Bloomberg's economic agenda focused on helping mid-sized cities in the economically lagging American heartland to become economic growth generators. It included increased federal funding for community-colleges, technical training programs, and job-creating research and development endeavors that "invest in college partnerships and apprenticeships that connect people with identifiable jobs and career paths"; providing workers—whether gig work, contract, or franchise employees—union organizing and collective bargaining rights; increasing the federal minimum wage to $15 an hour; increasing the Earned Income Tax Credit; and creating business resource centers to assist entrepreneurs.

Bloomberg stated that he was open to spending $1 billion to support the eventual Democratic candidate in the presidential election, even if that candidate ended up being Bernie Sanders or Elizabeth Warren. In February, the Sanders campaign stated that Sanders did not want financial help from Bloomberg if Sanders received the nomination; in turn, Bloomberg's spokesperson said that Bloomberg would not assist a candidate who did not desire his assistance. Bloomberg also said that he would not run ads against his rivals in the Democratic primaries. On February 17, however, Bloomberg ran an attack ad against Sanders's supporters, accusing them of using online bullying tactics to mute criticism of Sanders. The ad showed screenshots of alleged Sanders supporters using memes and threatening texts.

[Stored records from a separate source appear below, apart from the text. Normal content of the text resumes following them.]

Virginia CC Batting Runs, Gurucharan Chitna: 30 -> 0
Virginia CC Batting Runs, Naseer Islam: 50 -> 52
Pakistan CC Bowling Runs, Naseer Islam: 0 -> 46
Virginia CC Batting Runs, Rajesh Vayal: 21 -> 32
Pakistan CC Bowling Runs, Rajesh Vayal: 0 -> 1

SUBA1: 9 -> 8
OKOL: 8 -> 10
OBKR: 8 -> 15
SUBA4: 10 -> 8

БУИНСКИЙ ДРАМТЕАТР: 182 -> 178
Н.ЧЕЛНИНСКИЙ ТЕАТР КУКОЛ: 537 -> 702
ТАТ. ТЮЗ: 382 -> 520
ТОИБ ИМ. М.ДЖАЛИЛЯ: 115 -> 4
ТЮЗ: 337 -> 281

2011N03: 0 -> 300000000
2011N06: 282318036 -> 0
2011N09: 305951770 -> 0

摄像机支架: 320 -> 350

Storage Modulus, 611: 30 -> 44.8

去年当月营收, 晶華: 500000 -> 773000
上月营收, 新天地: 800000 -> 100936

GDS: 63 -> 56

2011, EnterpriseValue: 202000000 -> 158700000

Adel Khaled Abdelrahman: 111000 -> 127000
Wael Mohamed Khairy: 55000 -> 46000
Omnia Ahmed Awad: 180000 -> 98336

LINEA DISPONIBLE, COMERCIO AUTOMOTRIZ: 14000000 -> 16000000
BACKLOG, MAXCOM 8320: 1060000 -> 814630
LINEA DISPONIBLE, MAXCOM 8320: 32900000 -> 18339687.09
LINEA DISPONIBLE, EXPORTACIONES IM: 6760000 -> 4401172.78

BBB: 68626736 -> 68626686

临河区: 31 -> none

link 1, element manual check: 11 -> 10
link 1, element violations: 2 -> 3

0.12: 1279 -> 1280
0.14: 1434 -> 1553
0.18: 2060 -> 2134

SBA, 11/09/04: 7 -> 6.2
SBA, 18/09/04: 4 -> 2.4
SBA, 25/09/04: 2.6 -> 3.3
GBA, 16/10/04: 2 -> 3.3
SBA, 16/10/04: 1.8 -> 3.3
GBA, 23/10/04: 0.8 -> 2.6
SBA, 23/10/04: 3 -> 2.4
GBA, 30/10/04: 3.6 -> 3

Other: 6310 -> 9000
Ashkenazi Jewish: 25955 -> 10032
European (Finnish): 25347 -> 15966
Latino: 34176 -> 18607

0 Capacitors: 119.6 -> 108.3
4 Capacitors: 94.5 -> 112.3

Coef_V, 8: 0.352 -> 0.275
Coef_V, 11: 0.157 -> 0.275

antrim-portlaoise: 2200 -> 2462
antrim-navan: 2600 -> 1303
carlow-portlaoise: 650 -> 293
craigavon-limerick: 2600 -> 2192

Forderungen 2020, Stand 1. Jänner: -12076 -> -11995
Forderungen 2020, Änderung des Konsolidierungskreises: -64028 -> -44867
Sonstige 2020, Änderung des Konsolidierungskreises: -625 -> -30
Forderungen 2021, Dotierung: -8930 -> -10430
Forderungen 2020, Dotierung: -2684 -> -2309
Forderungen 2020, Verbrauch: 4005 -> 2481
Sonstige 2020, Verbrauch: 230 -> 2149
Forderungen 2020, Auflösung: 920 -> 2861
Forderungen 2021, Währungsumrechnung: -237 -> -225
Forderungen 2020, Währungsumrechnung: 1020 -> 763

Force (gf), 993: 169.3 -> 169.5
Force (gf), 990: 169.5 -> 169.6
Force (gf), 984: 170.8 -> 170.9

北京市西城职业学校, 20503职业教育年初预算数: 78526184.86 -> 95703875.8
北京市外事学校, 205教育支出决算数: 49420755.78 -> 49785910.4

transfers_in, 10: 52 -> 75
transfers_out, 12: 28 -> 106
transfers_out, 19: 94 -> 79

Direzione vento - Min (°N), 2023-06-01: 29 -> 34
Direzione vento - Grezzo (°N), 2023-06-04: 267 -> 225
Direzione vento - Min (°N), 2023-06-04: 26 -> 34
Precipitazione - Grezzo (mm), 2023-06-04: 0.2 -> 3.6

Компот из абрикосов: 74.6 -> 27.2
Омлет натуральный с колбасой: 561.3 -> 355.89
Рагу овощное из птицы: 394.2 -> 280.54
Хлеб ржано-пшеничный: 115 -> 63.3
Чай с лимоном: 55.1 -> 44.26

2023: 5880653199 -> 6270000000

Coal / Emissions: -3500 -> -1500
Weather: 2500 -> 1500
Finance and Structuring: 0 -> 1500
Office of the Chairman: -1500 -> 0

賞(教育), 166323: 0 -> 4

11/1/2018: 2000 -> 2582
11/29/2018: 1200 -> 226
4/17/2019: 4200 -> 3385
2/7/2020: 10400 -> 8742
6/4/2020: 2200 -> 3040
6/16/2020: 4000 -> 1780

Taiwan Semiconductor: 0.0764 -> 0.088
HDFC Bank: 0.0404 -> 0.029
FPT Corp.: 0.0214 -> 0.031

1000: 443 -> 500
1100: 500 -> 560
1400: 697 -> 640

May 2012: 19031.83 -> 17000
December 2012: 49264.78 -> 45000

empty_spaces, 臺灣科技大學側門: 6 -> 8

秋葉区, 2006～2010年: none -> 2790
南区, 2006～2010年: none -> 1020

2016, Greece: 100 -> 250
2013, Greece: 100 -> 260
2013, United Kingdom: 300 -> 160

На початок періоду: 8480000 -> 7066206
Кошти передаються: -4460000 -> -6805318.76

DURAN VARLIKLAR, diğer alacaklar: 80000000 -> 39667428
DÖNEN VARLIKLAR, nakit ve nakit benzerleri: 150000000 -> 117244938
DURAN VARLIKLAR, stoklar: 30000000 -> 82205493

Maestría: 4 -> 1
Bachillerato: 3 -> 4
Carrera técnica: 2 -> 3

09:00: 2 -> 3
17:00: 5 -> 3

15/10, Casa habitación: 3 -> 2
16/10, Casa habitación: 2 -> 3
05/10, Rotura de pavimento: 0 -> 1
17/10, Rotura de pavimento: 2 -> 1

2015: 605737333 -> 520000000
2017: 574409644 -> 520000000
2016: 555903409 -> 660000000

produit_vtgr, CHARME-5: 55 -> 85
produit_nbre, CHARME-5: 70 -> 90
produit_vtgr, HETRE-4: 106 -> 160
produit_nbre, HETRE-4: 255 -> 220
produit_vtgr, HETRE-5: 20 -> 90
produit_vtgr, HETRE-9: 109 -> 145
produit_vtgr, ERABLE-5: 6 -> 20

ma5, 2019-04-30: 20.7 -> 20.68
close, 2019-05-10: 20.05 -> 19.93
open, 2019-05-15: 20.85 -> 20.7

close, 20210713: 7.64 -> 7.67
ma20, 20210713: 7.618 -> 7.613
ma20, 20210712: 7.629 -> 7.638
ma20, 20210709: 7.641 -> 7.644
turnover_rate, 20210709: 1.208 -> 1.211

Part of Bloomberg's long-time political modus operandi is the funding of various non-profits that work on issues he supports. For example, Bloomberg has funded gun control-related nonprofits (he is the primary funder of Everytown for Gun Safety), climate-change prevention efforts, and city innovation organizations.

==Endorsements==

Bloomberg has faced criticism by a few media outlets for "buying endorsements". According to HuffPost, the presidential candidate donated millions of dollars to the Congressional candidates, before later receiving their endorsements. Charities controlled by Michael Bloomberg, such as Bloomberg Philanthropies, have reportedly given grants and training to city mayors throughout the country, soon forming a network of mayors willing to support his campaign. One incident reported by the Detroit Free Press had Bloomberg receiving an endorsement from Wayne County Executive Warren Evans, after his campaign hired Evans's wife.

==Post-campaign developments==
Bloomberg suspended his campaign on March 4, 2020, and he endorsed the Joe Biden 2020 presidential campaign. On March 20, he announced that he would transfer $18 million to the Democratic National Committee (DNC). He made a $2 million donation to the Black voter registration group Collective Future and $500,000 for Voto Latino to register new voters. He has pledged to spend $15 million to $20 million to register voters in five purple states. In addition, he announced a $2 million donation to the progressive group Swing Left to help Democrats in competitive races. He donated $5 million to Stacey Abrams's Fair Fight 2020 to encourage voter-registration and oppose voter-suppression measures.

Bloomberg had promised his campaign staff that they would be guaranteed jobs through November 2020. However, on March 20, Bloomberg announced he was laying off his staff. He added that some staffers might be hired by the DNC or by other campaigns. The announcement came during the COVID-19 pandemic in the United States. Former staff filed a class-action suit in the United States District Court for the Southern District of New York on March 23. The Bloomberg campaign noted that some former staffers had already been hired by the DNC, and that all former staffers were guaranteed health-care coverage through April. On April 27, 2020, Bloomberg announced that he would pay health-care costs for campaign workers through November 2020.